Default judgments in divorce cases are governed by MCR 3.208(B)(1), MCR 2.603, and MCR 2.612. A party in default generally may not proceed with the action until the default has been set aside. Michigan Bank-Midwest v D J Reynaert, Inc, 165 Mich App 630, 648; 419 NW2d 439 (1988). By not obtaining relief from the judgment in this case, defendant was bound by its terms. In short, we agree with the trial court's observation that the postjudgment proceedings were limited solely to interpreting the "anticipated" language incorporated in the previous judgment of divorce. Furthermore, we are not persuaded by defendant's argument that the court's interpretation of the judgment *663 ignored the plain meaning of the word "anticipated."

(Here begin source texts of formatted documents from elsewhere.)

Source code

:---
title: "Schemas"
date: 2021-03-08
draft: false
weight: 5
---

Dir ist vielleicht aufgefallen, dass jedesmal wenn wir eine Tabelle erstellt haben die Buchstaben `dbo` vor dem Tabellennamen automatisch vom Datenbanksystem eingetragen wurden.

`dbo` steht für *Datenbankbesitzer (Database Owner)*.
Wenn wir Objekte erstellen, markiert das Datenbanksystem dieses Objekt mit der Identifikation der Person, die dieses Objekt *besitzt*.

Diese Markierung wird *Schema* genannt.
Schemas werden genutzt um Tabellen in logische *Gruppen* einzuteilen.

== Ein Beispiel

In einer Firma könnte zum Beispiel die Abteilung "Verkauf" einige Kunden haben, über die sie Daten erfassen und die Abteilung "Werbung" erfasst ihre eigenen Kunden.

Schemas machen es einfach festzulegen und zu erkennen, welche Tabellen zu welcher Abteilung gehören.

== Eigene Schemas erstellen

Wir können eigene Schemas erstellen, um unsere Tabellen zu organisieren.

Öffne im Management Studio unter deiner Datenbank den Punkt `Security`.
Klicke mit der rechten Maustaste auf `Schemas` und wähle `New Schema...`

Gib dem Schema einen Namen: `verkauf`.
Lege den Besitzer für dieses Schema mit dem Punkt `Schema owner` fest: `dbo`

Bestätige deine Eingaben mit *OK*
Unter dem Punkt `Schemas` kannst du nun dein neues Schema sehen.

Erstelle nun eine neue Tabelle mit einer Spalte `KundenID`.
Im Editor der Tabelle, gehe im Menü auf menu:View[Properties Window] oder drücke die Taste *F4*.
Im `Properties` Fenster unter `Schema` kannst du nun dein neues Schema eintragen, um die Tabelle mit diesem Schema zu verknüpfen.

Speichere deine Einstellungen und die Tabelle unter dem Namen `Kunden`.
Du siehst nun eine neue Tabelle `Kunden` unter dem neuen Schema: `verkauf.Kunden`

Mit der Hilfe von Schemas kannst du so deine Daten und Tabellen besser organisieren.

The lower court's award, however, must be modified. The court awarded plaintiff half the value of the stock for the entire year of 1987. The parties were married for only the first four months and three weeks of 1987. This error, in turn, affects the proportion of the unallocated shares to which plaintiff is entitled. Accounting for this error, the breakdown should have been as follows:
Plaintiff Defendant 12/31/86 Stock Layer (total 188.23024 shares) 94.11512 94.11512 12/31/87 Stock Layer (total 154.85511 shares) plaintiff entitled to half of unvested shares through 5/21/87 29.91035 124.94476 12/31/88 Stock Layer (total 152.65909 shares) 0 152.65909 __________ __________ Total Vested Shares 124.02547 shares 371.71897 shares Percent of Total 25.01803% 74.98197% Proportionate Share of Unallocated Stock (291.98244) shares) 73.04825 shares 218.93419 shares Total Shares 197.07372 shares 590.65316 shares Value Per Share $ 84.38 $ 84.38 __________ __________ Total Award $16,629.08 $49,839.32
In accordance with these calculations, we modify plaintiff's ESOP award from $22,999.34 to $16,629.08. In all other respects, the decision of the lower court is affirmed.
Affirmed as modified. No costs to either party.
NOTES
[1] We note, however, that there is language in Burkey that would appear to allow the ESOP to be valued at a future date:
The actual date to be used for valuation of an asset is within the discretion of the trial court. Curylo v Curylo, 104 Mich App 340, 351; 304 NW2d 575 (1981). In this case, the court used December 31, 1987, since neither party presented information to enable valuation of the stock in the ESOP as of a different date. [Burkey, supra at 76-77.]